What does this mean?
Most people consider Microsoft and Google to be the big players in the cloud industry, and competition and service levels are fiercely coveted to ensure their uptime is the best. Even among other businesses, everyone is aiming to reduce their downtime.
But what do these recent outages tell us? No matter how much planning there is, or how many capable minds are working on building these systems, you have to consider that for regular consumers who use services like Gmail, Hotmail, Yahoo Mail, or other free cloud-based services–it’s free. You get what you pay for. However, these services are integral to these companies’ brands and represent products that maintain a high stickiness factor with end-users.
For example, how much do you rely on your email every day? If it went down, chances are it would be an inconvenience, but one you could work around for a couple of days.
But what happens when you are a business that relies on paid products that utilize the cloud? Even further, what happens when you are a billion-dollar business running on the cloud?
What are companies doing?
Companies continue to show that cloud services routinely offer availability above 99%, which is higher than that usually provided by in-house IT departments. For companies where a percentage point can make a difference of a million dollars, this is significant. Cloud providers today are continually working to eliminate all single points of failure and prevent outages, but there still needs to be a backup plan.
As a web hosting company, we are continually looking for redundancy across our entire service offering–redundant switches, redundant power, redundant bandwidth, redundant network cards, redundant servers–you get the idea. We are continually working to minimize single points of failover, particularly for our server and SaaS customers.
So, what’s a good SLA (Service Level Agreement)? An obvious answer is a number that matches your business requirements and does not negatively impact your business.
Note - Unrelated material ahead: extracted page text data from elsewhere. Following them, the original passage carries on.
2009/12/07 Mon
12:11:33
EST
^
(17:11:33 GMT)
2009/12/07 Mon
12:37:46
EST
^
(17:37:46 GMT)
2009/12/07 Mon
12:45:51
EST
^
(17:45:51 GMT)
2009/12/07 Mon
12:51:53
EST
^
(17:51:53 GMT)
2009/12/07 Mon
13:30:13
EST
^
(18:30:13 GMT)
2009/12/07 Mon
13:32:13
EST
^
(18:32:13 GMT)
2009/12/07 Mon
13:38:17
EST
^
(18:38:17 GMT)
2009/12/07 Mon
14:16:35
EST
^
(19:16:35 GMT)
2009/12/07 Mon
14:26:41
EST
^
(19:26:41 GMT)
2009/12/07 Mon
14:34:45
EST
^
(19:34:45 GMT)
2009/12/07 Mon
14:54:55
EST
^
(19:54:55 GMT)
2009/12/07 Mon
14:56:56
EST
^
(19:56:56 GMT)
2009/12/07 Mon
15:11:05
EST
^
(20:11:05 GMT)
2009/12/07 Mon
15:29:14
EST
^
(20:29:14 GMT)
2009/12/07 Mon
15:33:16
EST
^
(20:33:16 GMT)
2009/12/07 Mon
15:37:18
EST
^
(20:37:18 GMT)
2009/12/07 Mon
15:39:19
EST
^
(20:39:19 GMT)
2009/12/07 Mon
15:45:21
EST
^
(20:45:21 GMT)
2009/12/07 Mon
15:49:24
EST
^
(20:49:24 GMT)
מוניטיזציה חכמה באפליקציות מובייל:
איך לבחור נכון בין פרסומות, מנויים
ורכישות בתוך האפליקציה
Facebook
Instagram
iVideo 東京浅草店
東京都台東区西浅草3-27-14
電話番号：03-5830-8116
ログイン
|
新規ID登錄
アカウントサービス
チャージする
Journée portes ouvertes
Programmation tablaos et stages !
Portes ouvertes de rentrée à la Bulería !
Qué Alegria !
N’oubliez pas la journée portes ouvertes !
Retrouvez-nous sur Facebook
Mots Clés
There is a reason we offer our web hosting customers different service levels. For some organizations, 99.9% is more than satisfactory. For other clients with higher requirements, they’ve asked for 99.999%+ uptime and know that any type of outages will have negative consequences that surpass the cost of hosting in that type of environment.
It is important to understand that with each nine you add to your service level, you are significantly increasing your costs to minimize outages for your customers. Most companies have shown that five nines are the tipping point for increased costs. At that point, you are adding new layers of redundancy to your service offering.
As an example, in building our VMware cloud hosting service, we made the business decision to target five nines as the desired service level for our customers and build our solution with enterprise grade hardware from Dell and the leading virtualization platform from VMware.
We built redundant fault-tolerant server clusters that give our customers better availability and failover in the event of an outage, as well as decreased downtime and smaller time to recovery. However, in doing so we had to invest more than three times as much money into the service offering to guarantee that amount of uptime. Consider this; 99.99999% uptime is equivalent to five minutes of unscheduled downtime a year.
To give you an idea, there are 525,600 minutes in a year and 4 minutes a year represents .00000076 of that total.
So, is the cloud reliable and safe? Yes. Is it more reliable than classic hosting? In a lot of cases, yes. Is 100% network uptime truly possible? Not really. Similar to what we always tell our customers, you need to be prepared. Having a plan B always makes sense, and no matter how much preparation goes in, you can never cover all of the contingencies.